*** Opening of TASK MATERIAL ***
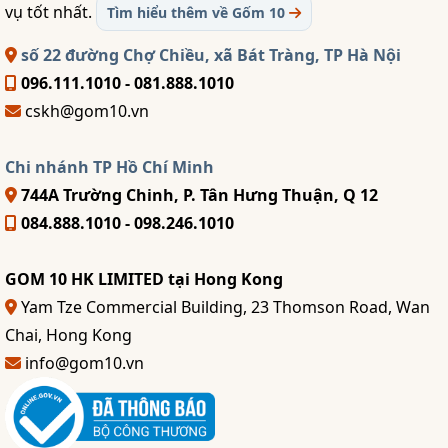
vụ tốt nhất.
Tìm hiểu thêm về Gốm 10
số 22 đường Chợ Chiều, xã Bát Tràng, TP Hà Nội
096.111.1010 - 081.888.1010
cskh@gom10.vn
Chi nhánh TP Hồ Chí Minh
744A Trường Chinh, P. Tân Hưng Thuận, Q 12
084.888.1010 - 098.246.1010
GOM 10 HK LIMITED tại Hong Kong
Yam Tze Commercial Building, 23 Thomson Road, Wan
Chai, Hong Kong
info@gom10.vn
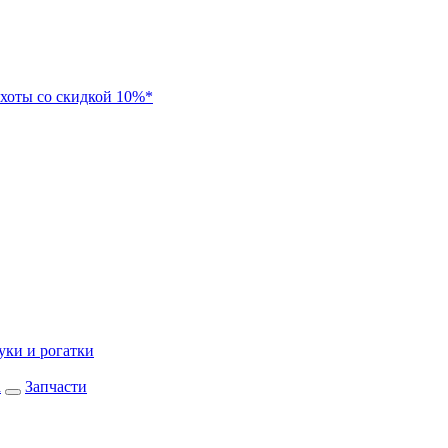
хоты со скидкой 10%*
уки и рогатки
а
Запчасти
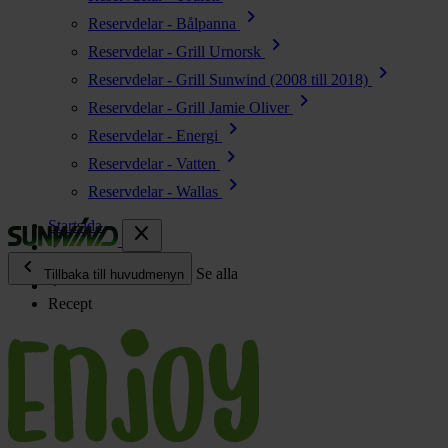
chevron_right
Reservdelar - Bålpanna
chevron_right
Reservdelar - Grill Urnorsk
chevron_right
Reservdelar - Grill Sunwind (2008 till 2018)
chevron_right
Reservdelar - Grill Jamie Oliver
chevron_right
Reservdelar - Energi
chevron_right
Reservdelar - Vatten
chevron_right
Reservdelar - Wallas
Startsida
close
chevron_left
Enjoy
Se alla
Tillbaka till huvudmenyn
Recept
chevron_right
Energi
chevron_right
Kök & Gasol
chevron_right
Värme
chevron_right
Vatten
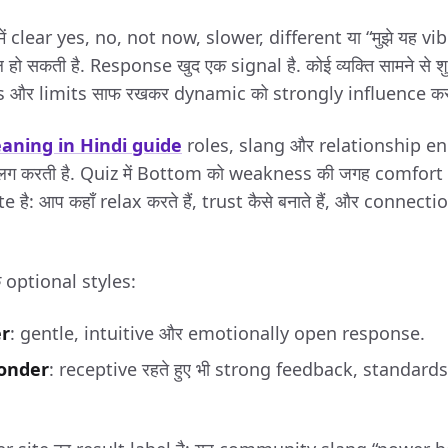
 clear yes, no, not now, slower, different या “मुझे यह vibe
हो सकती है. Response खुद एक signal है. कोई व्यक्ति सामने से श
 और limits साफ रखकर dynamic को strongly influence कर 
ning in Hindi guide
roles, slang और relationship en
 अलग करती है. Quiz में Bottom को weakness की जगह comfort
ate है: आप कहाँ relax करते हैं, trust कैसे बनाते हैं, और connecti
 optional styles:
er
: gentle, intuitive और emotionally open response.
onder
: receptive रहते हुए भी strong feedback, standard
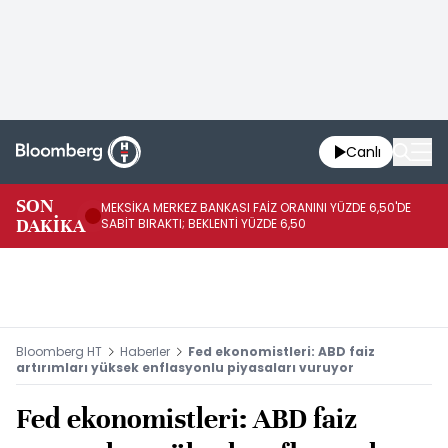
Canlı
SON
MEKSİKA MERKEZ BANKASI FAİZ ORANINI YÜZDE 6,50'DE
OY
DAKİKA
SABİT BIRAKTI; BEKLENTİ YÜZDE 6,50
AÇ
Bloomberg HT
Haberler
Fed ekonomistleri: ABD faiz
artırımları yüksek enflasyonlu piyasaları vuruyor
Fed ekonomistleri: ABD faiz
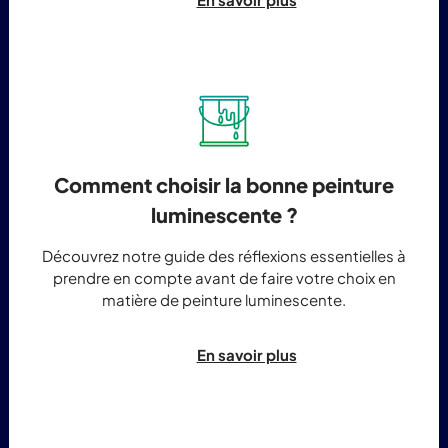
Comment choisir la bonne peinture
luminescente ?
Découvrez notre guide des réflexions essentielles à
prendre en compte avant de faire votre choix en
matière de peinture luminescente.
En savoir plus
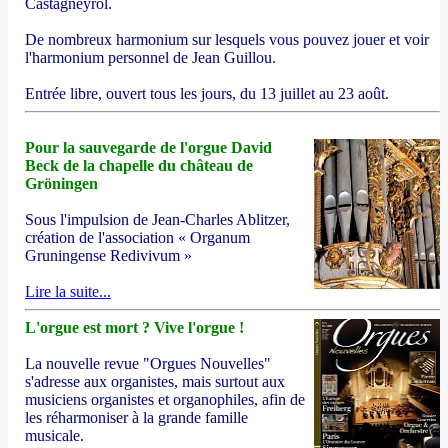
Castagneyrol.
De nombreux harmonium sur lesquels vous pouvez jouer et voir
l'harmonium personnel de Jean Guillou.
Entrée libre, ouvert tous les jours, du 13 juillet au 23 août.
Pour la sauvegarde de l'orgue David
Beck de la chapelle du château de
Gröningen
Sous l'impulsion de Jean-Charles Ablitzer,
création de l'association « Organum
Gruningense Redivivum »
Lire la suite...
L'orgue est mort ? Vive l'orgue !
La nouvelle revue "Orgues Nouvelles"
s'adresse aux organistes, mais surtout aux
musiciens organistes et organophiles, afin de
les réharmoniser à la grande famille
musicale.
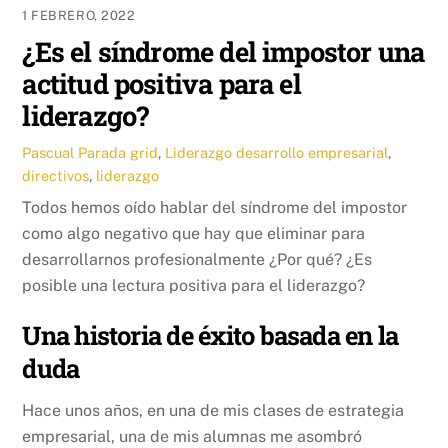
1 FEBRERO, 2022
¿Es el síndrome del impostor una
actitud positiva para el
liderazgo?
Pascual Parada
grid
,
Liderazgo
desarrollo empresarial
,
directivos
,
liderazgo
Todos hemos oído hablar del síndrome del impostor
como algo negativo que hay que eliminar para
desarrollarnos profesionalmente ¿Por qué? ¿Es
posible una lectura positiva para el liderazgo?
Una historia de éxito basada en la
duda
Hace unos años, en una de mis clases de estrategia
empresarial, una de mis alumnas me asombró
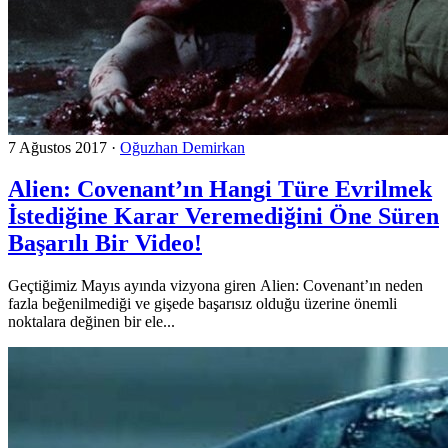
7 Ağustos 2017
·
Oğuzhan Demirkan
Alien: Covenant’ın Hangi Türe Evrilmek
İstediğine Karar Veremediğini Öne Süren
Başarılı Bir Video!
Geçtiğimiz Mayıs ayında vizyona giren Alien: Covenant’ın neden
fazla beğenilmediği ve gişede başarısız olduğu üzerine önemli
noktalara değinen bir ele...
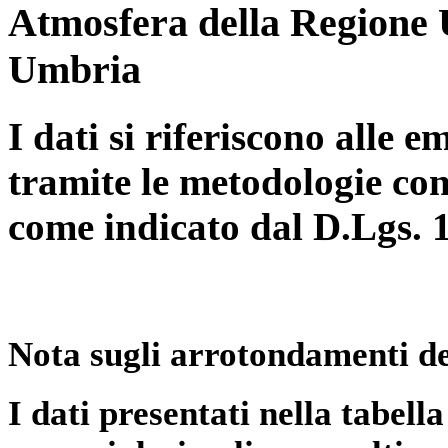
Atmosfera della Regione 
Umbria
I dati si riferiscono alle e
tramite le metodologie con
come indicato dal D.Lgs. 
Nota sugli arrotondamenti de
I dati presentati nella tabe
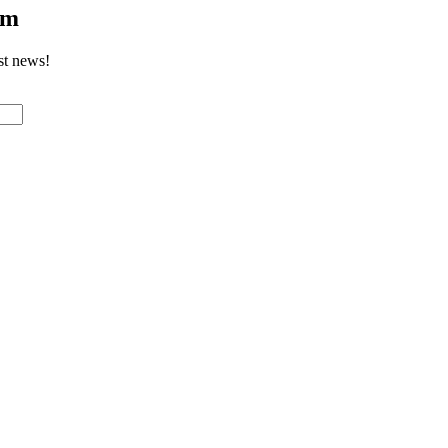
om
st news!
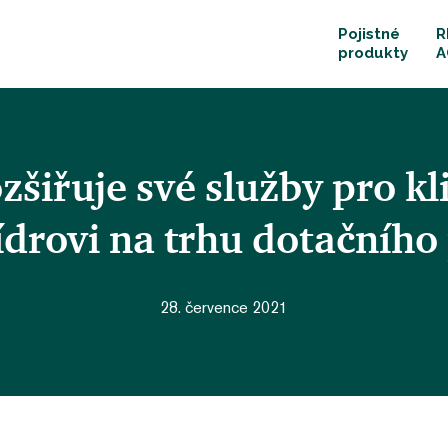
Pojistné
R
produkty
A
iřuje své služby pro kli
lídrovi na trhu dotačního
28. července 2021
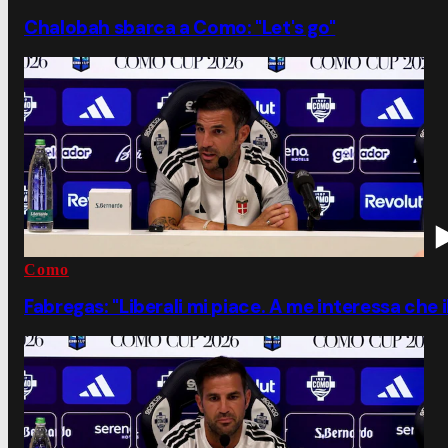
Chalobah sbarca a Como: "Let's go"
Como
Fabregas: "Liberali mi piace. A me interessa che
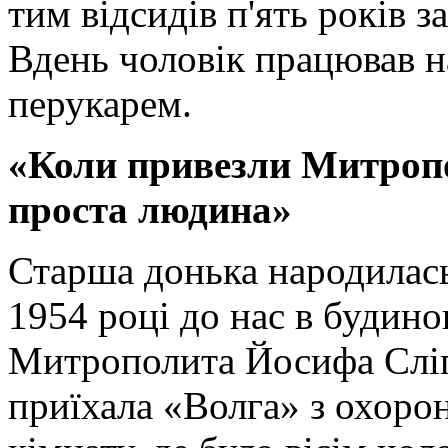
тим відсидів п'ять років з
Вдень чоловік працював на
перукарем.
«Коли привезли Митропо
проста людина»
Старша донька народилась 
1954 році до нас в будино
Митрополита Йосифа Сліп
приїхала «Волга» з охоро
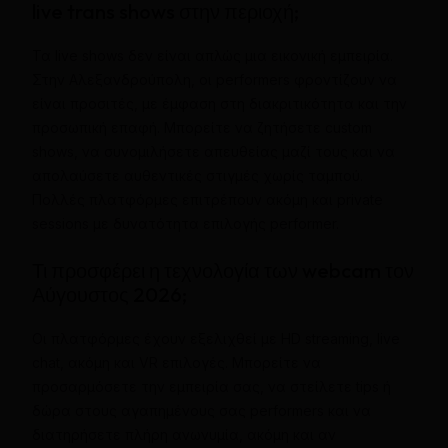
live trans shows στην περιοχή;
Τα live shows δεν είναι απλώς μια εικονική εμπειρία.
Στην Αλεξανδρούπολη, οι performers φροντίζουν να
είναι προσιτές, με έμφαση στη διακριτικότητα και την
προσωπική επαφή. Μπορείτε να ζητήσετε custom
shows, να συνομιλήσετε απευθείας μαζί τους και να
απολαύσετε αυθεντικές στιγμές χωρίς ταμπού.
Πολλές πλατφόρμες επιτρέπουν ακόμη και private
sessions με δυνατότητα επιλογής performer.
Τι προσφέρει η τεχνολογία των webcam τον
Αύγουστος 2026;
Οι πλατφόρμες έχουν εξελιχθεί με HD streaming, live
chat, ακόμη και VR επιλογές. Μπορείτε να
προσαρμόσετε την εμπειρία σας, να στείλετε tips ή
δώρα στους αγαπημένους σας performers και να
διατηρήσετε πλήρη ανωνυμία, ακόμη και αν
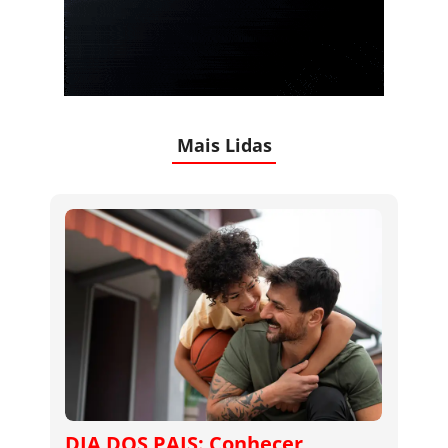
Mais Lidas
DIA DOS PAIS: Conhecer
*** Close of TASK MATERIAL ***
Lines that include the word "peinture" — how many are there in the data? Answer with the number alone.

OUTPUT:
2